À un peu plus d’un an des prochaines élections, la loi espagnole accordant la nationalité aux descendants d’Espagnols exilés est devenue un sujet de vive controverse politique. Les partis de droite accusent le gouvernement du Premier ministre Pedro Sánchez de chercher à influencer le scrutin grâce à l’inscription de centaines de milliers de nouveaux électeurs, une accusation que l’exécutif rejette catégoriquement.
Adoptée en 2022 dans le cadre d’une politique de réparation historique, cette loi a déjà permis à au moins 544 722 personnes d’obtenir la citoyenneté espagnole. Selon les chiffres officiels, environ 306 000 d’entre elles sont désormais inscrites sur les listes électorales, tandis que près de 650 000 demandes supplémentaires sont toujours en cours d’examen.
Cette semaine, plusieurs responsables de l’opposition ont affirmé, sans apporter de preuves, que le gouvernement aurait favorisé certaines inscriptions électorales en provenance de pays dont les nouveaux citoyens seraient susceptibles de soutenir davantage les socialistes. Le parti d’extrême droite Vox est allé jusqu’à réclamer la suspension du vote par correspondance des Espagnols résidant à l’étranger.
Le gouvernement espagnol a dénoncé ces accusations, les qualifiant de « profondément irresponsables ». L’exécutif rappelle que la loi vise à réparer les conséquences de l’exil provoqué par la guerre civile et la dictature franquiste, et souligne que des dispositifs similaires permettant aux descendants d’anciens ressortissants d’obtenir la nationalité existent également dans plusieurs pays européens, notamment en Allemagne, en Italie ou en Pologne.

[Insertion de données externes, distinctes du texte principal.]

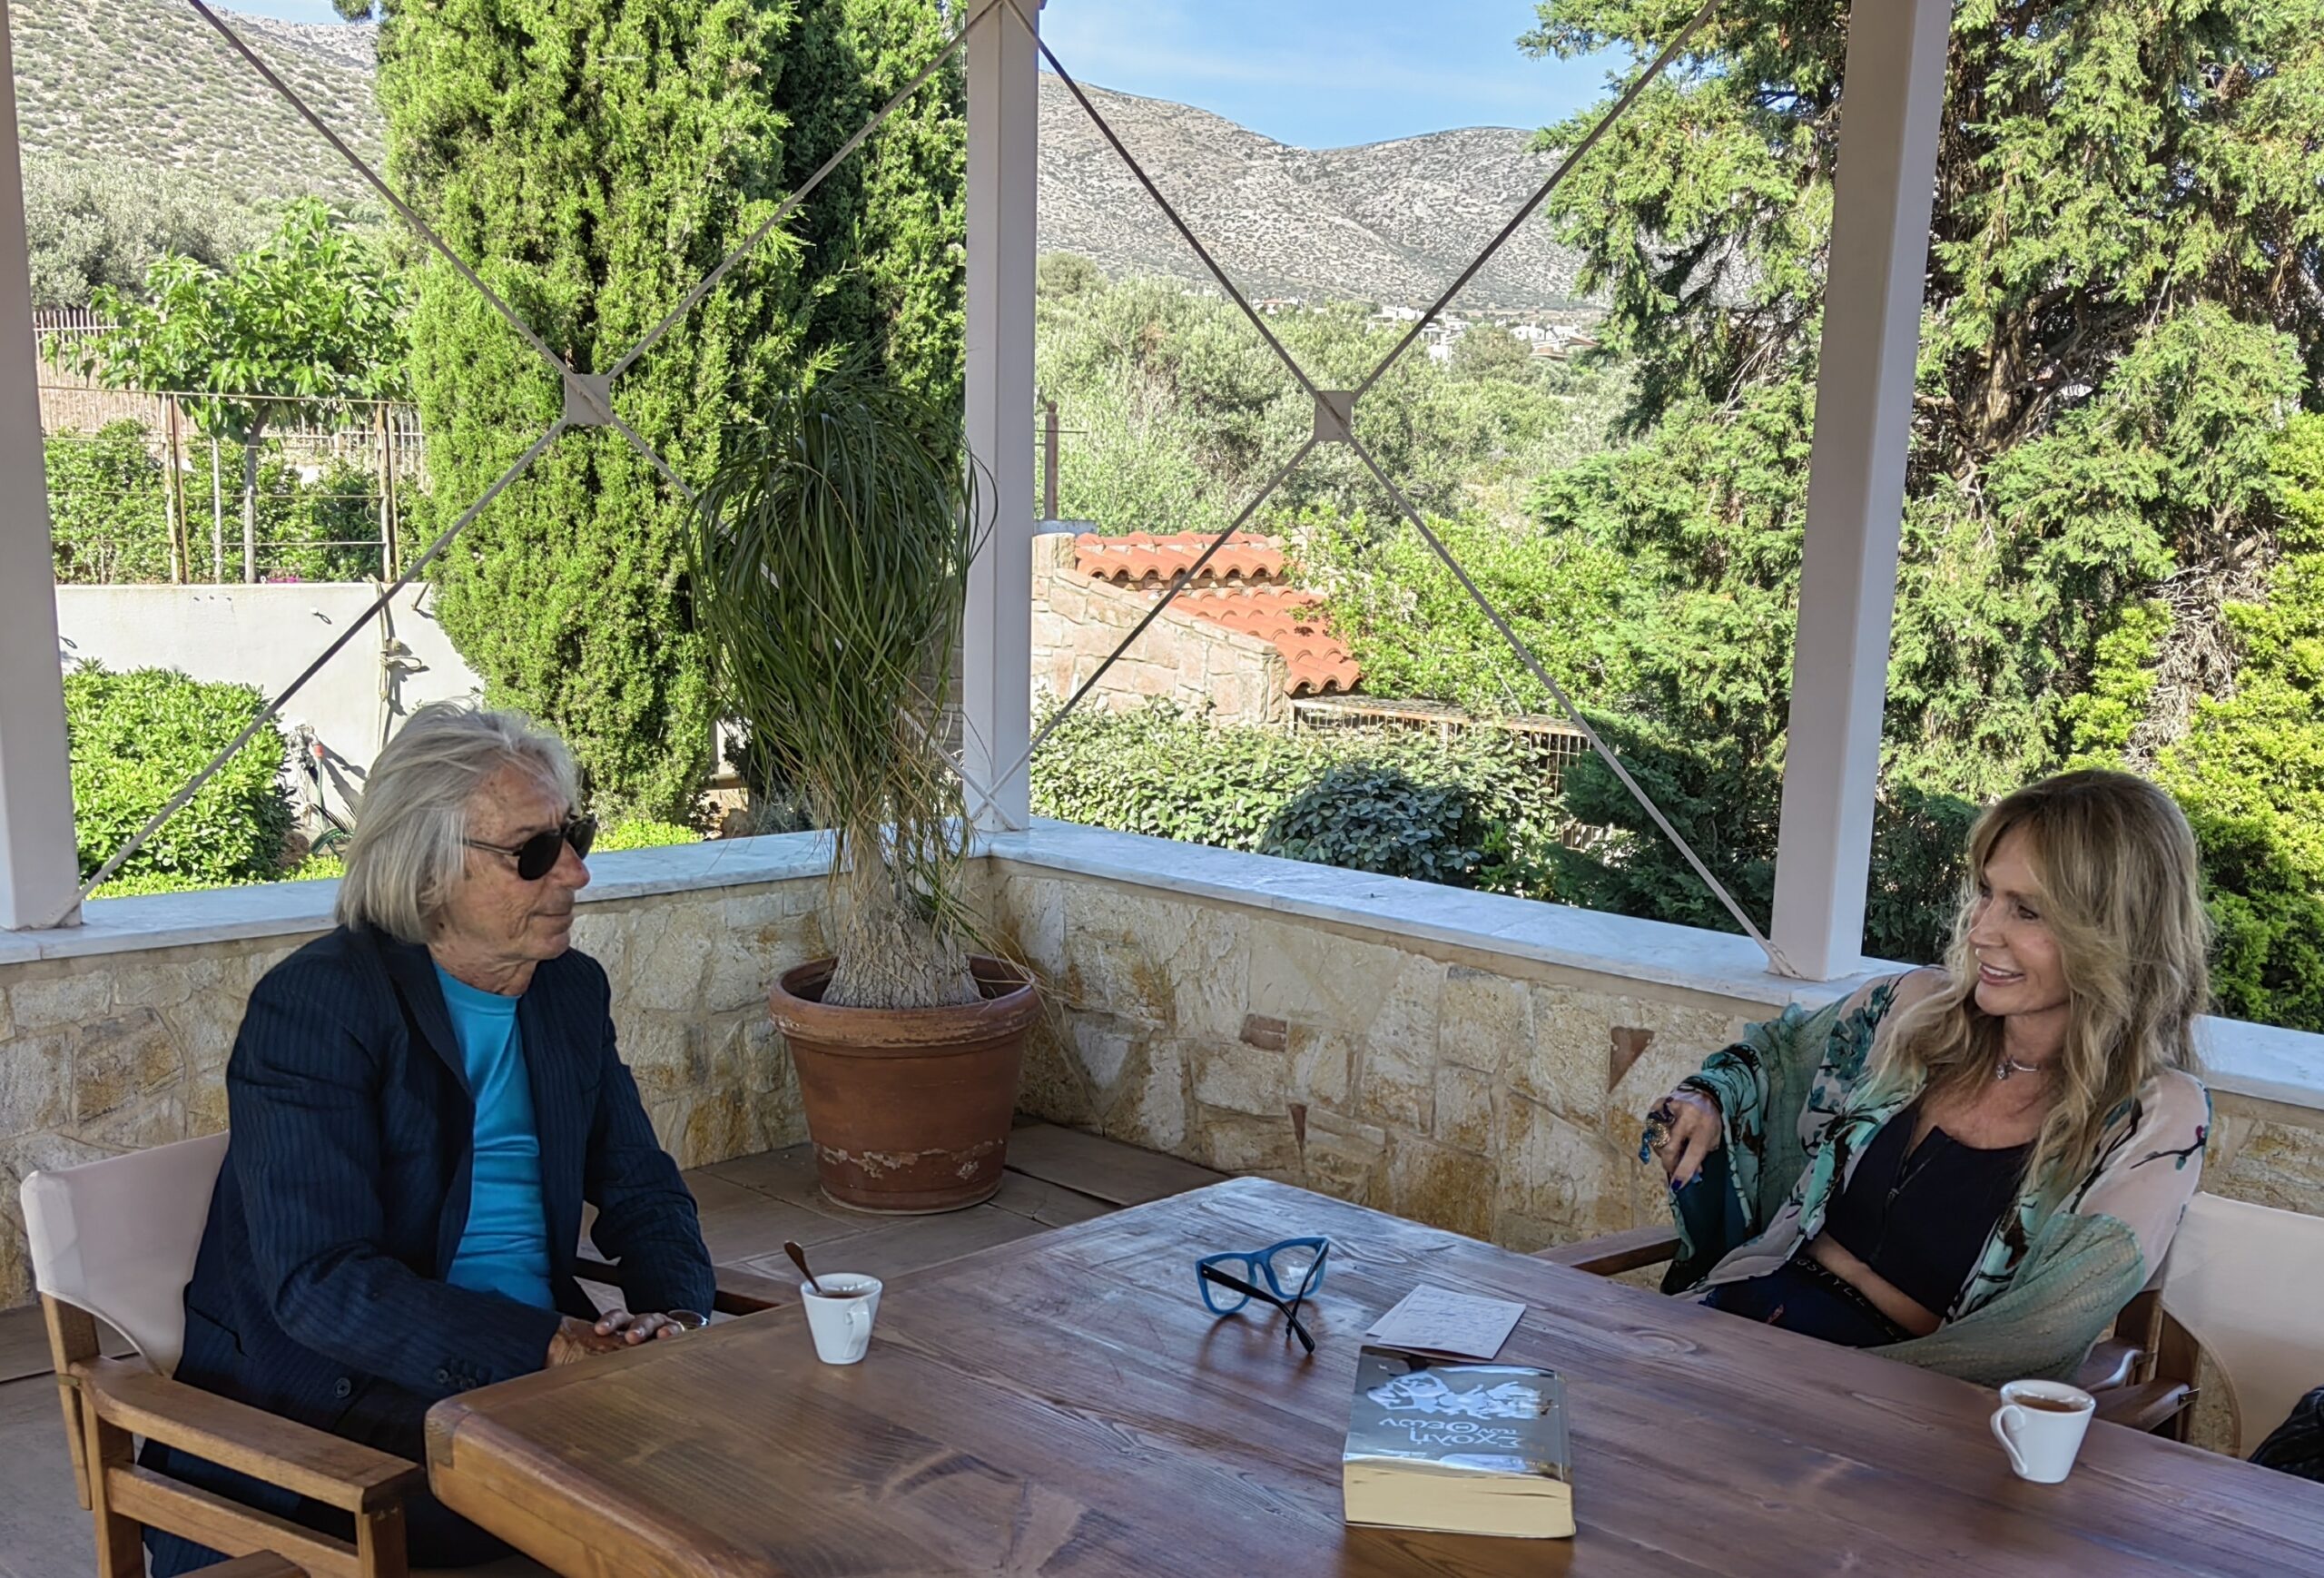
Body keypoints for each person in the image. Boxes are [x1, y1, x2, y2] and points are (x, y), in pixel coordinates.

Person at [145, 704, 717, 1575]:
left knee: (763, 1464)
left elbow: (641, 1186)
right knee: (644, 1521)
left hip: (542, 1380)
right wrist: (546, 1347)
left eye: (574, 836)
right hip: (351, 1402)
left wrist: (679, 1319)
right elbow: (321, 1285)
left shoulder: (568, 991)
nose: (576, 871)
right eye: (533, 852)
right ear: (427, 870)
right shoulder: (319, 1006)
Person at [1640, 769, 2212, 1386]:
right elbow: (1775, 1057)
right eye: (1986, 892)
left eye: (2027, 911)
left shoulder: (2152, 1117)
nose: (1981, 931)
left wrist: (1819, 1388)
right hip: (1742, 1321)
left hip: (1904, 1397)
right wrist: (1707, 1098)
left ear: (2116, 932)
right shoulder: (1911, 1012)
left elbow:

Cette polémique intervient dans un climat politique déjà tendu. Le Premier ministre Pedro Sánchez fait face à des difficultés parlementaires ainsi qu’à plusieurs affaires de corruption impliquant son entourage, alimentant les spéculations sur une possible convocation d’élections anticipées avant l’échéance prévue en août 2027. Dans ce contexte, la question du corps électoral est devenue un nouvel enjeu de confrontation entre le gouvernement et l’opposition.